• _Reading passage_:
-=-=-

Now, the ability of the reconstruction filter to exactly curve fit critically sampled signals is related to the performance of the filter itself. Only a brick wall filter can actually do that. All real filters, even digital FIR filters, have a finite transition band, although they can be really steep. Practical digital FIR filters (e.g., as used in CD players) can be practically ideal, with extremely flat frequency response in the passband, with attenuation in the stopband well below 1/2 LSB. Since the digital filters are always oversampling filters, the design parameters for the analog reconstruction filters can also be made arbitrarily easy to achieve, again with a practically flat passband, and excellent stopband performance. And both of the filters can be completely phase-linear. Digital FIR filters are intrinsically phase linear.

In short, properly designed sampled data systems can be made arbitrarily "perfect" in the literal sense, and there will be no difference between the "quality" of any low or high frequencies within the filter passband.

Do CD's reproduce lower frequencies much better than higher freque

Reply #33
If you sample at exactly 2x the input frequency, you will get DC -- a zero beat. If your sampler happens to be synchronized with zero crossings, you will get zero. If it is synchronized with peaks, you'll get a constant peak value, and so on, for everything in between. A sample-hold won't change that. It merely delays the effective sample position, and changes what DC voltage you get from your zero beat. Sample-hold does have first-order filtering side effects, but that in no way changes the sampling criteria.

-=-=-

• _Dataset extract_:

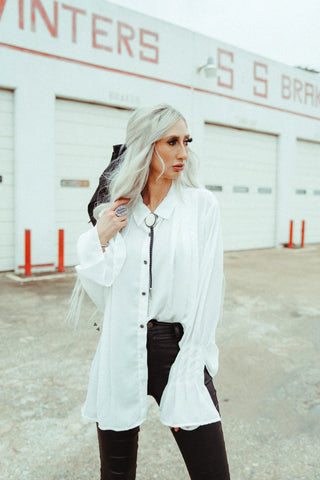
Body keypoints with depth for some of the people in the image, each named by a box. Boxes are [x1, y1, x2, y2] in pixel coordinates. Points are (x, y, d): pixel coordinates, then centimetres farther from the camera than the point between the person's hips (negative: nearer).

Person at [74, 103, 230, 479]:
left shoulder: (202, 204, -3)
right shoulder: (116, 211, 3)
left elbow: (207, 294, -7)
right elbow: (101, 295, 6)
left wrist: (183, 384, -9)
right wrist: (99, 241, -9)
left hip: (179, 348, -2)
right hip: (122, 353, 2)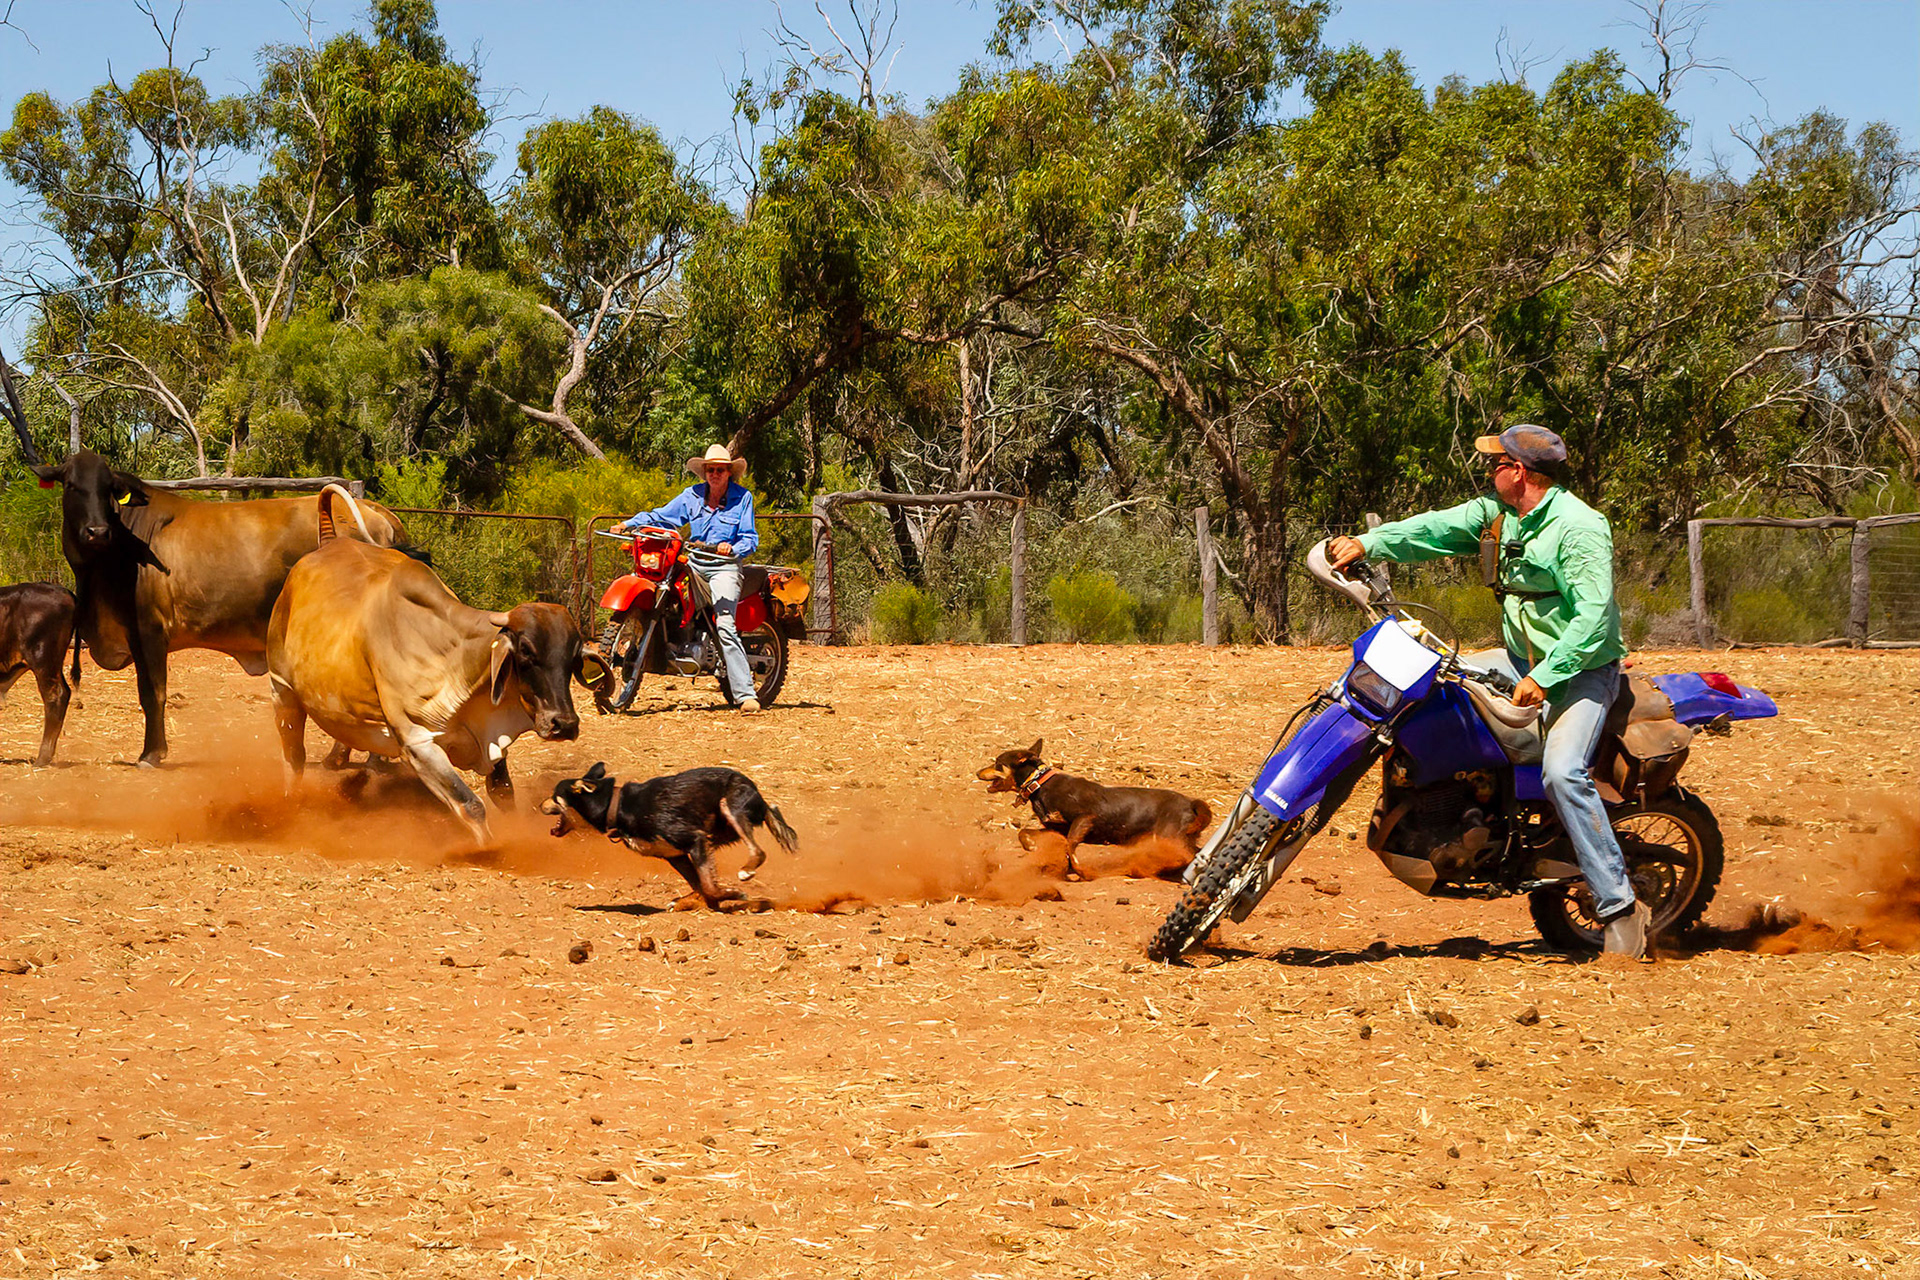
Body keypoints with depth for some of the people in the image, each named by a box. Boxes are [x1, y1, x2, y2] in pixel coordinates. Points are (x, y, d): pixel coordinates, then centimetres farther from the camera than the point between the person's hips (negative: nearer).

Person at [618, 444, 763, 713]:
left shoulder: (742, 497, 1)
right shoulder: (692, 495, 9)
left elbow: (750, 539, -2)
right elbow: (660, 516, 12)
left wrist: (732, 548, -23)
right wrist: (629, 524, -2)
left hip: (724, 565, -6)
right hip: (694, 562, 6)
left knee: (725, 626, -20)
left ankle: (746, 694, -24)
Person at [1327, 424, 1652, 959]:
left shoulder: (1578, 526, -19)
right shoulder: (1495, 514, 7)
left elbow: (1593, 617, -24)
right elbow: (1437, 529, -2)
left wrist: (1545, 678, -30)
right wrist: (1368, 542, -17)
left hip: (1583, 668, -9)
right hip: (1522, 660, 9)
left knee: (1562, 771, -28)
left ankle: (1619, 907, -26)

-=-=-

• _Work task A_:
Answer these questions using the passage on sampling and filters:
(i) What is the only kind of filter that can actually fit critically sampled signals exactly?
(ii) Which filters are described as intrinsically phase linear?
(iii) What do you get if you sample at exactly 2x the input frequency?
• _Work task B_:
Copy the passage on sampling and filters word for word, from "In short, properly" up to and including "the filter passband.".
• _Work task C_:
Carry on the passage on sampling and filters, beginning after its final sentence.

• _Final answer A_:
(i) A brick wall filter.
(ii) Digital FIR filters.
(iii) DC, a zero beat.

• _Final answer B_:
In short, properly designed sampled data systems can be made arbitrarily "perfect" in the literal sense, and there will be no difference between the "quality" of any low or high frequencies within the filter passband.

• _Final answer C_:
If you instantaneously sample at 2x the input frequency, with sample instants synchronised to the waveform peaks, you won't get "DC" - you'll get the positive and negative waveform peaks falling on alternate samples.

You'll never get a simple DC shift - either you'll get zero when the sampling instants are synchronised to the zero crossings, or a positive / negative waveform when they fall elsewhere. The exact amplitude depends on the synchronisation, which is why it's basically useless, and sampling only works properly for less than fs/2.


"a zero beat" - i.e. a simple DC shift related to the signal>sample synchronisation - happens when the input frequency is equal to the sampling frequency.


Obviously we use a filter to reject everything at and and fs/2 to prevent these problems. (I know you know that, but I state it anyway just in case someone reads this and gets the mistaken idea these are fundamental flaws!).

Cheers,
David.